>> start

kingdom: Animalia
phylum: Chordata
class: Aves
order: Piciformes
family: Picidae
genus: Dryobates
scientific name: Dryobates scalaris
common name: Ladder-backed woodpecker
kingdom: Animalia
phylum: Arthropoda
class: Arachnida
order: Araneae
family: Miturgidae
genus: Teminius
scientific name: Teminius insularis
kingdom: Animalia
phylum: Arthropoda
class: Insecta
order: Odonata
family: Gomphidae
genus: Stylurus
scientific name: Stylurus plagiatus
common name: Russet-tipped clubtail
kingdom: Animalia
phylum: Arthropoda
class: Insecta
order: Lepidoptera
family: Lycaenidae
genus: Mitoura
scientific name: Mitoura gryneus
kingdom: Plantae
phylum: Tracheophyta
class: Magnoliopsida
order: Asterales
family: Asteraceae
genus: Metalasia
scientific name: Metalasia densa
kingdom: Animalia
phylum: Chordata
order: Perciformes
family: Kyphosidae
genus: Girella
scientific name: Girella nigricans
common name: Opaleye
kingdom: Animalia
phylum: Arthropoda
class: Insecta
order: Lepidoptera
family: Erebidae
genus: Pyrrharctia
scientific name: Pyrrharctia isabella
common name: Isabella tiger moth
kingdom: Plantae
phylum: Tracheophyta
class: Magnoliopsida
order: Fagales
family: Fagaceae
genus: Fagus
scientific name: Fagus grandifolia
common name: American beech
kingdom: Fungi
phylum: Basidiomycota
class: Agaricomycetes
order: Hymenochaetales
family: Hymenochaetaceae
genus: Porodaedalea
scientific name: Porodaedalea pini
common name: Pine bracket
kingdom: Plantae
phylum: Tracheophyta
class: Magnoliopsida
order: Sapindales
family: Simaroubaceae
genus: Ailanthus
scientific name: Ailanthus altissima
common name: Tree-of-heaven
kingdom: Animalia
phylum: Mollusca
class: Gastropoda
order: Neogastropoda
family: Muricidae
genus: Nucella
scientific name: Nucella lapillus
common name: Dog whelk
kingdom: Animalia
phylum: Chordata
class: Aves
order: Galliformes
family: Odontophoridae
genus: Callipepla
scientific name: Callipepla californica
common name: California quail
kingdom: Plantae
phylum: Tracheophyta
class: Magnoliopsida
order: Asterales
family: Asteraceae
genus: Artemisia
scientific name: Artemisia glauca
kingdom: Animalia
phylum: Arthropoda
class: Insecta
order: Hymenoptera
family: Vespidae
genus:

>> end

> REQUIREMENT
Can you rewrite the data above with every "common name" renamed to "vernacular name" and nothing else changed?

> SOLUTION TO THE EXERCISE
kingdom: Animalia
phylum: Chordata
class: Aves
order: Piciformes
family: Picidae
genus: Dryobates
scientific name: Dryobates scalaris
vernacular name: Ladder-backed woodpecker
kingdom: Animalia
phylum: Arthropoda
class: Arachnida
order: Araneae
family: Miturgidae
genus: Teminius
scientific name: Teminius insularis
kingdom: Animalia
phylum: Arthropoda
class: Insecta
order: Odonata
family: Gomphidae
genus: Stylurus
scientific name: Stylurus plagiatus
vernacular name: Russet-tipped clubtail
kingdom: Animalia
phylum: Arthropoda
class: Insecta
order: Lepidoptera
family: Lycaenidae
genus: Mitoura
scientific name: Mitoura gryneus
kingdom: Plantae
phylum: Tracheophyta
class: Magnoliopsida
order: Asterales
family: Asteraceae
genus: Metalasia
scientific name: Metalasia densa
kingdom: Animalia
phylum: Chordata
order: Perciformes
family: Kyphosidae
genus: Girella
scientific name: Girella nigricans
vernacular name: Opaleye
kingdom: Animalia
phylum: Arthropoda
class: Insecta
order: Lepidoptera
family: Erebidae
genus: Pyrrharctia
scientific name: Pyrrharctia isabella
vernacular name: Isabella tiger moth
kingdom: Plantae
phylum: Tracheophyta
class: Magnoliopsida
order: Fagales
family: Fagaceae
genus: Fagus
scientific name: Fagus grandifolia
vernacular name: American beech
kingdom: Fungi
phylum: Basidiomycota
class: Agaricomycetes
order: Hymenochaetales
family: Hymenochaetaceae
genus: Porodaedalea
scientific name: Porodaedalea pini
vernacular name: Pine bracket
kingdom: Plantae
phylum: Tracheophyta
class: Magnoliopsida
order: Sapindales
family: Simaroubaceae
genus: Ailanthus
scientific name: Ailanthus altissima
vernacular name: Tree-of-heaven
kingdom: Animalia
phylum: Mollusca
class: Gastropoda
order: Neogastropoda
family: Muricidae
genus: Nucella
scientific name: Nucella lapillus
vernacular name: Dog whelk
kingdom: Animalia
phylum: Chordata
class: Aves
order: Galliformes
family: Odontophoridae
genus: Callipepla
scientific name: Callipepla californica
vernacular name: California quail
kingdom: Plantae
phylum: Tracheophyta
class: Magnoliopsida
order: Asterales
family: Asteraceae
genus: Artemisia
scientific name: Artemisia glauca
kingdom: Animalia
phylum: Arthropoda
class: Insecta
order: Hymenoptera
family: Vespidae
genus:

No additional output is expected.